250 F2d 382 Application of Henry C Pfaff Jr
250 F.2d 382
Application of Henry C. PFAFF, Jr.
Patent Appeal No. 6309.
United States Court of Customs and Patent Appeals.
December 13, 1957.
Harry Sommers, Newark, N. J. (William A. Smith, Jr., Washington, D. C., of counsel), for appellant.
Clarence W. Moore, Washington, D. C. (Arthur H. Behrens, Washington, D. C., of counsel), for the Commissioner of Patents.
Before JOHNSON, Chief Judge, and O'CONNELL, WORLEY, RICH, and JACKSON (retired), Judges.
This is an appeal from the decision of the Board of Appeals of the United States Patent Office affirming the Primary Examiner's rejection of claims 18 and 19 of appellant's application for a patent on a traffic light holder, on the ground of lack of invention over a single prior patent.
The appealed claims are:
"18. A traffic light holder comprising a pair of spaced parallel bars integrally connected at one end by an arcuate end member defining, with said bars, a U-shaped frame, the free ends of said bars being adapted to be secured to a vertical traffic pole by clamp means to dispose the frame horizontally pendantly therefrom, a member of `I' outline having open ends slidably positioned on said bar members, means engaging the ends of said `I' member in predetermined relation to the frame end member, cooperating means on said `I' member and the end member of the U-shaped frame for holding the traffic light unit suspended within the frame intermediate the `I' member, end member and bar members of the frame, and means on said frame to receive a guying member secured at its opposite end to the traffic pole at a point above the points at which the free ends of the frame are secured to the pole, to stabilize the frame on the pole.
"19. In a traffic light holder as set forth in claim 18, a second member of `I' outline slidably positioned on the frame between the first mentioned `I' member and the free ends of the frame, and means engaging the second `I' member and the frame to fix the position of the second `I' member on the frame, to stabilize the frame."
The reference relied on is
Ganster 1,601,819 October 5, 1926.
The device disclosed by appellant's application comprises an elongated U-shaped frame formed of a single piece of tubular material, the free ends of which are secured to a vertical pole by means of clamps, so that the frame extends horizontally from the pole. A guy wire is provided which extends from a point near the top of the pole to the outer end of the frame. Two "I" members are provided, each consisting of a straight section of tubing secured at its ends to coupling members which are slidably mounted on the horizontal arms of the frame and which may be fixed at any desired position thereon by means of set screws. One of the "I" members serves merely as a brace while the other is fixed at such a distance from the closed end of the frame as to provide a space for receiving the traffic light. Cooperating bracket members are provided on this "I" member and on the closed end of the frame for holding the light suspended within the frame.

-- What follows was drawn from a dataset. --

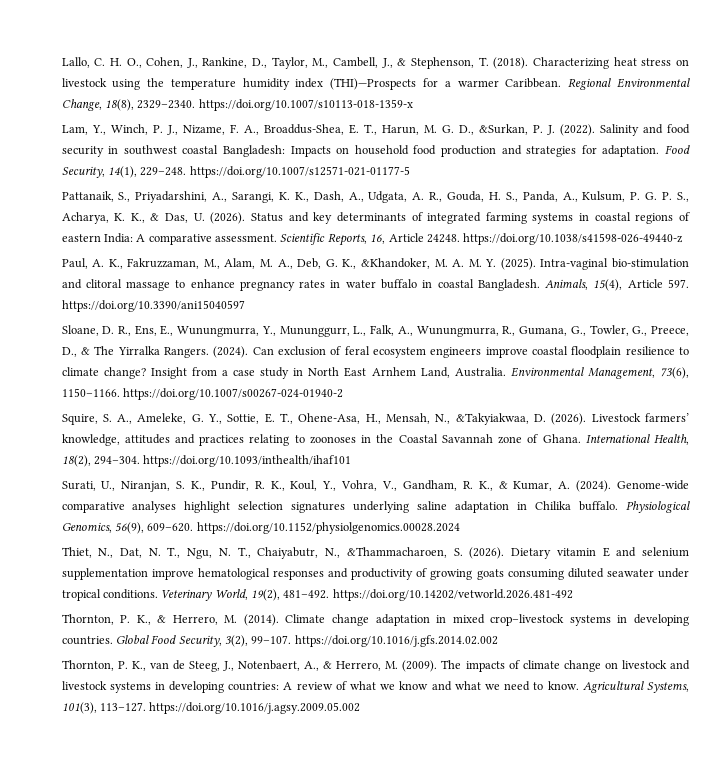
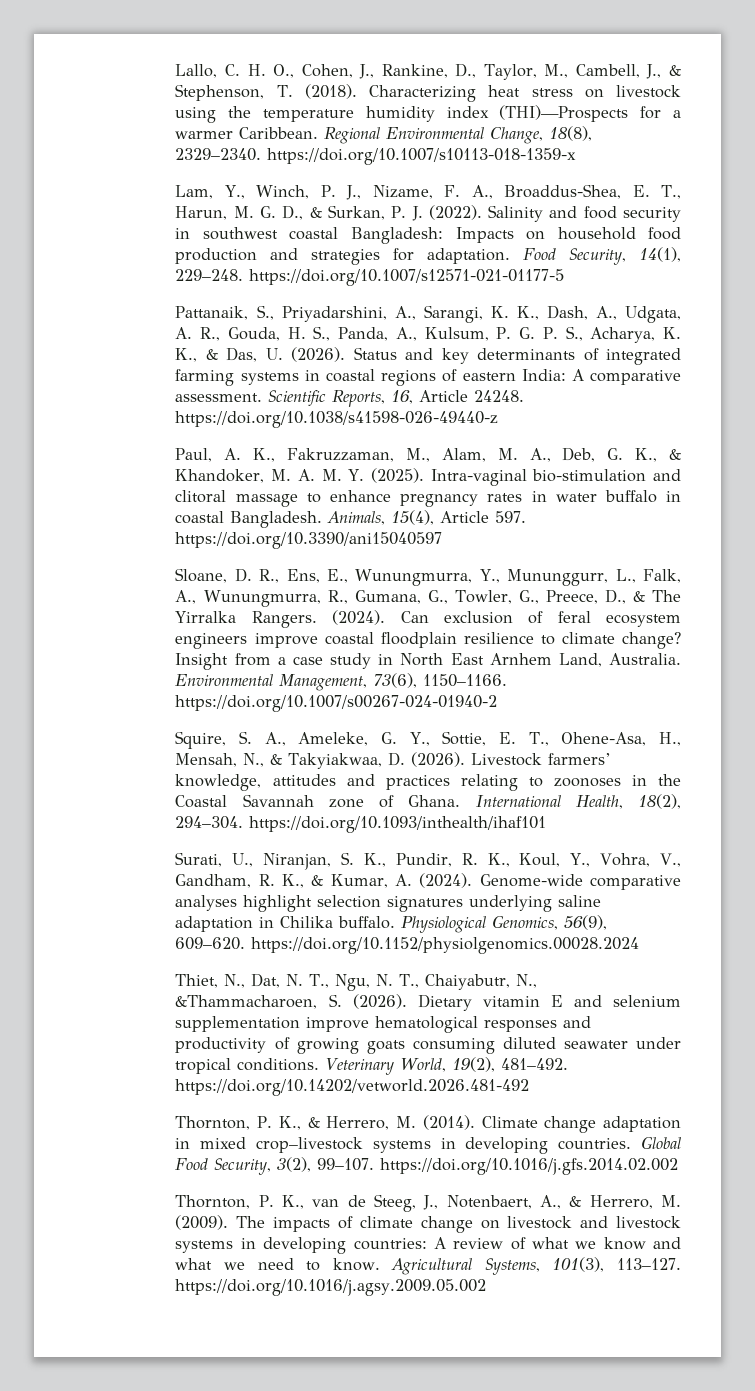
[478,124,528,135] &Surkan, -> [309,205,385,220] & Surkan,
[360,258,430,269] &Khandoker, -> [669,449,681,460] [175,469,265,483] & Khandoker,
[455,413,529,425] &Takyiakwaa, -> [270,753,383,769] & Takyiakwaa,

The Ganster patent shows a sign which is mounted in a frame composed of four tubular elements, two of which extend horizontally and are provided at one end with flattened portions adapted to be connected to a building or other support, while the other two extend vertically and are connected at their ends to couplings which are slidably mounted on the horizontal members and are adapted to be secured in any desired position thereon by means of pins which extend through openings in the coupling and through a selected one of a number of openings in the horizontal members. As shown, one vertical member is fixed at the end of the horizontal members opposite the support, while the other vertical member is located at such a point that the sign is accommodated between the vertical members. The vertical members and couplings form "I" members similar to those of appellant's application. Both the vertical and horizontal members are provided with longitudinal slits, which receive the edges of the sign when the parts are in assembled position, so that the sign is clamped in a rigid rectangular frame formed by the members. One of the horizontal members is provided with an eyelet for connection with a guy-rope or wire.
It will be seen from the foregoing description that appellant's device comprises a frame having three of its four sides formed of a single-piece U-shaped frame and providing a space within which a traffic light may be suspended, whereas Ganster provides a number of separate elements which are fitted rigidly together about a sign and then secured in position. Those distinctions are properly brought out in the appealed claims and, in our opinion, are sufficient to render them patentable.
The idea of suspending an object within a frame is wholly foreign to Ganster's disclosure. The tubular members are designed to be fitted around a particular sign to form a rigid frame which engages the sign throughout its entire periphery, as distinguished from appellant's structure in which the holder is a complete separate unit providing a frame within which the traffic light may be suspended and adjusted to the desired position.
It does not seem likely that it would occur to anyone seeking to design a holder for a traffic light that the single reference relied on by the Patent Office could be modified for that purpose. Nor did the Patent Office cite any other references suggesting appellant's device.
Appellant has provided a simple, unitary article which differs materially, both in structure and function, from the reference relied on by the Patent Office tribunals. The differences are properly brought out in the appealed claims, which are limited to the advance made by appellant over the prior art. Under such circumstances we think the claims should have been allowed. Accordingly, the decision of the Board of Appeals is reversed.
JACKSON, J., retired, recalled to participate.